## PROBLEM DESCRIPTION
Where the word "anchor" appears in a line below, copy the whole line.

DATA RECORDS: Begin

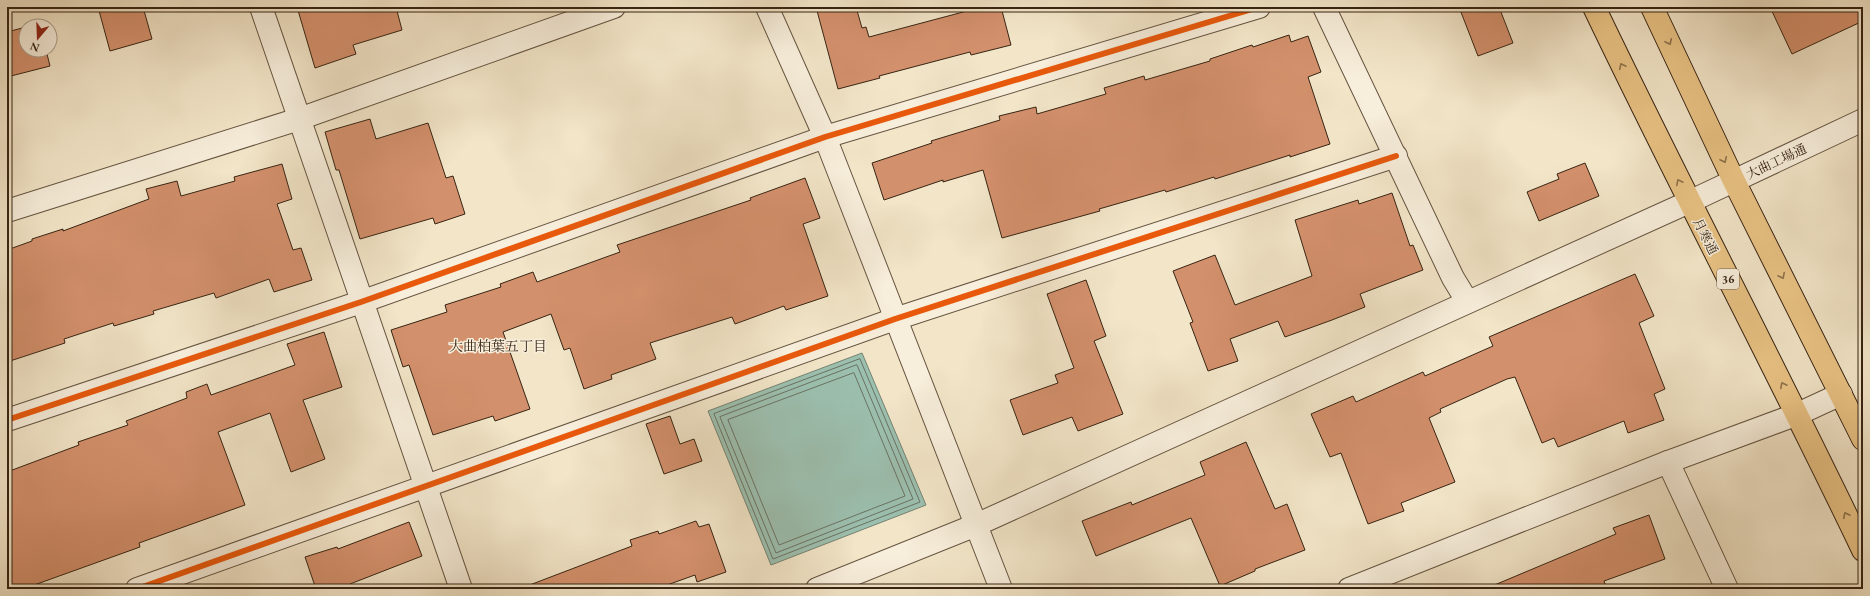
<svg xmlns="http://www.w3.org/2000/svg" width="1870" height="596" viewBox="0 0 1870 596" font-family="'EB Garamond','Noto Serif JP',serif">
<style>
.water{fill:#9cc0b0;stroke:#748271}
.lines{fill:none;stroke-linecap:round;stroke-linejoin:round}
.shore{stroke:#6a7262;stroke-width:1}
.building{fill:#d3906c;stroke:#372413}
.minor-casing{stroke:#665440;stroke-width:24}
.tertiary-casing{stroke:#665440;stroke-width:24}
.trunk-casing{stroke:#372413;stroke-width:24}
.minor{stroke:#f7eedb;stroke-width:22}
.tertiary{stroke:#f7eedb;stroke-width:22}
.trunk{stroke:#e9c284;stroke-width:22}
.cycleway-casing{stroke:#f7eedb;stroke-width:8}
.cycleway{stroke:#e8590c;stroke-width:6}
.oneway{stroke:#90734c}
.labels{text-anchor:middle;stroke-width:3;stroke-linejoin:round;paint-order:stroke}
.shield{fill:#f7eedb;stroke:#71614f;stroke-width:1}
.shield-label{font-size:12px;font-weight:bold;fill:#372413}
.street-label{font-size:13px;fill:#372413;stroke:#f7eedb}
.neighbourhood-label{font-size:14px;fill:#372413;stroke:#f7eedb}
</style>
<rect width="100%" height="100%" fill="#f2e5c8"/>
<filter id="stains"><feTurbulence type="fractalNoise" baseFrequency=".005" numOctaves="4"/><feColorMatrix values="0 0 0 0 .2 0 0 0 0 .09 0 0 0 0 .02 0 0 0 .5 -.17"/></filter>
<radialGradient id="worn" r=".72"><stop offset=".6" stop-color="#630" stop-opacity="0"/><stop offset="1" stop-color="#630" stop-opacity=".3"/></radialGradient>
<path class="water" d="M862 353 926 505 771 565 708 411Z"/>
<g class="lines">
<g class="shore">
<path d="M860 359 920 502 773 559 714 414Z"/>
<path d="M857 365 913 499 776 553 720 417Z"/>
<path d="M854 373 905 496 779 545 728 420Z"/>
</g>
</g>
<g class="building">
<path d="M98 7H143L152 39 110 51Z"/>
<path d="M297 7H396L402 30 353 45 356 54 315 68Z"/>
<path d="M816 7H856L862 28 866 27 869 37 982 7H1001L1011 45 971 55 970 52 879 76 880 78 838 89Z"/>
<path d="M1459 7H1499L1513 43 1478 56Z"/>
<path d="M1770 7H1863V21L1792 54Z"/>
<path d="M26 27V50H46L50 66 7 77V32Z"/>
<path d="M1289 35 1291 42 1308 36 1321 72 1308 77 1330 144 1290 157V155L1215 179 1214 177 1166 192 1165 190 1099 209 1100 211 1002 238 983 170 943 182V180L884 200 872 163 932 143 931 141 1000 120 999 116 1036 107 1037 114 1106 94 1104 88 1144 76 1145 80 1210 61V59L1252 45 1253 47Z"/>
<path d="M370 119 376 139 428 123 446 178 453 176 465 214 435 224 433 218 360 239 339 170H336L325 132Z"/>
<path d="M1585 163 1599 196 1539 221 1527 192 1559 179 1557 174Z"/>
<path d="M282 164 292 199 277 204 293 250 301 248 312 280 274 292 269 279 216 298 214 293 153 311 154 314 114 326 113 323 64 339 65 343 7 362V250L32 241V239L63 229V231L149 199 146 189 177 181 181 196 235 181 234 177Z"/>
<path d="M805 178 820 218 803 224 828 296 786 310 784 306 735 324 732 317 650 343 656 359 611 375 612 379 584 389 570 348 564 350 551 314 503 332 530 409 495 421 493 416 433 435 409 365 403 367 391 330 447 312 445 305 501 287 500 284 533 272 537 282 620 252 617 245 751 200 750 198Z"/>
<path d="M1392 193 1410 246 1413 245 1423 270 1360 294 1365 307 1332 320 1285 337 1278 321 1230 339 1238 361 1208 371 1190 323 1193 322 1173 271 1215 255 1235 305 1312 276 1295 220 1358 200 1359 204Z"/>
<path d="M1635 274 1654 316 1639 323 1665 389 1654 394 1664 420 1628 433 1624 421 1558 447 1554 438 1542 443 1515 377 1507 379 1440 409 1441 412 1429 418 1455 482 1401 503 1404 511 1368 524 1341 453 1330 457 1311 414 1353 396 1356 402 1423 372 1425 376 1493 346 1489 337Z"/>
<path d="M1086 280 1106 336 1094 341 1123 414 1078 431 1072 417 1023 435 1010 400 1058 383 1055 375 1074 368 1047 294Z"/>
<path d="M324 332 342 387 303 400 325 459 291 472 270 413 218 432 245 505 139 543 140 547 23 589H13L7 572V472L79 445 78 442 128 425 126 421 187 398 186 392 207 384 211 395 295 365 287 344Z"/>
<path d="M670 416 680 444 694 439 702 461 664 474 646 424Z"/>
<path d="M1246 442 1275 509 1287 504 1305 550 1255 569V571L1220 586 1191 518 1096 556 1082 521 1131 502 1132 505 1205 475 1200 462Z"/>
<path d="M1649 515 1665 559 1604 581 1607 589H1485L1616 534 1613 528Z"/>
<path d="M696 521 699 527 709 524 726 572 697 582 695 575 656 589H527V586L632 546 630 540 658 531 659 534Z"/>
<path d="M409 522 422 556 350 584 352 589H316L305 557 337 547 338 549Z"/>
</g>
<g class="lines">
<defs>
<g id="minor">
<path d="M261 7 461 589"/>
<path d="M767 7 825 137 1001 589"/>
<path d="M1324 7 1453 278 1467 301"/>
<path d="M7 211 299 119 614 7"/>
<path d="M7 420 361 302 825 137 1259 7"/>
<path d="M1668 462 1727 589"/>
<path d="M137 589 895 319 1396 156"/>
<path d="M817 589 976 525 1689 202"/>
<path d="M1349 589 1668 462 1798 414 1841 394"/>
</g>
<path id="tertiary" d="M1689 202 1863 120"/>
<g id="trunk">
<path d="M1594 7C1681 189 1776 368 1863 550"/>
<path d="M1652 7 1734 181 1863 439"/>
</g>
</defs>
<use href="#minor" class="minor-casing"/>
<use href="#tertiary" class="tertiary-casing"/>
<use href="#trunk" class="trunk-casing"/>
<use href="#minor" class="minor"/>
<use href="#tertiary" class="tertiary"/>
<use href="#trunk" class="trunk"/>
<defs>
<g id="cycleway">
<path d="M7 420 361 302 825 137 1259 7"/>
<path d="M137 589 895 319 1396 156"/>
</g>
</defs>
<use href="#cycleway" class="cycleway-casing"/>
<use href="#cycleway" class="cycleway"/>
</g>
<defs><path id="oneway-chevron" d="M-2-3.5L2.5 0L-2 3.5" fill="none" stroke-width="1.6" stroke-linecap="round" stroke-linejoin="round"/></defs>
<g class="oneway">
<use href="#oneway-chevron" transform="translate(1669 42) rotate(65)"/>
<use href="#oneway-chevron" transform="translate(1622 66) rotate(-116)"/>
<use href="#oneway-chevron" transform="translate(1724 160) rotate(65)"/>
<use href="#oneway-chevron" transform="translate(1679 182) rotate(-117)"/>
<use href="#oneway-chevron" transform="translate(1782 276) rotate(63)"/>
<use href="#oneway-chevron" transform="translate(1783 385) rotate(-117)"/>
<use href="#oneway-chevron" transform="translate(1846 515) rotate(-116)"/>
</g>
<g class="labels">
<rect class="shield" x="1717" y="269" width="22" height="20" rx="3"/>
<g class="shield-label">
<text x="1728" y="283">36</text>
</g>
<g class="street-label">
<text transform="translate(1776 161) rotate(-25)" y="5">大曲工場通</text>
<text transform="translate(1706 236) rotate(63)" y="5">月寒通</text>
</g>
<g class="neighbourhood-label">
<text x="498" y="351">大曲柏葉五丁目</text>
</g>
</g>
<rect width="1870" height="596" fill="none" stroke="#f2e5c8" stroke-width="24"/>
<rect x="8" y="8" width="1854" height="580" fill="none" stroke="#372413" stroke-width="2"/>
<rect x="12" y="12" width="1846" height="572" fill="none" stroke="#372413"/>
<g transform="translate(38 38) rotate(199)"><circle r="19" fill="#f7eedb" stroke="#aa9d8b"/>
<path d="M0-3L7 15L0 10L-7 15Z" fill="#8f2418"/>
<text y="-6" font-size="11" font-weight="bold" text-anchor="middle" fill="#372413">N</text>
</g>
<rect width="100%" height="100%" filter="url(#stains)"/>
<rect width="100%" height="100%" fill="url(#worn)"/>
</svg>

DATA RECORDS: End

## RESPONSE
.labels{text-anchor:middle;stroke-width:3;stroke-linejoin:round;paint-order:stroke}
<text y="-6" font-size="11" font-weight="bold" text-anchor="middle" fill="#372413">N</text>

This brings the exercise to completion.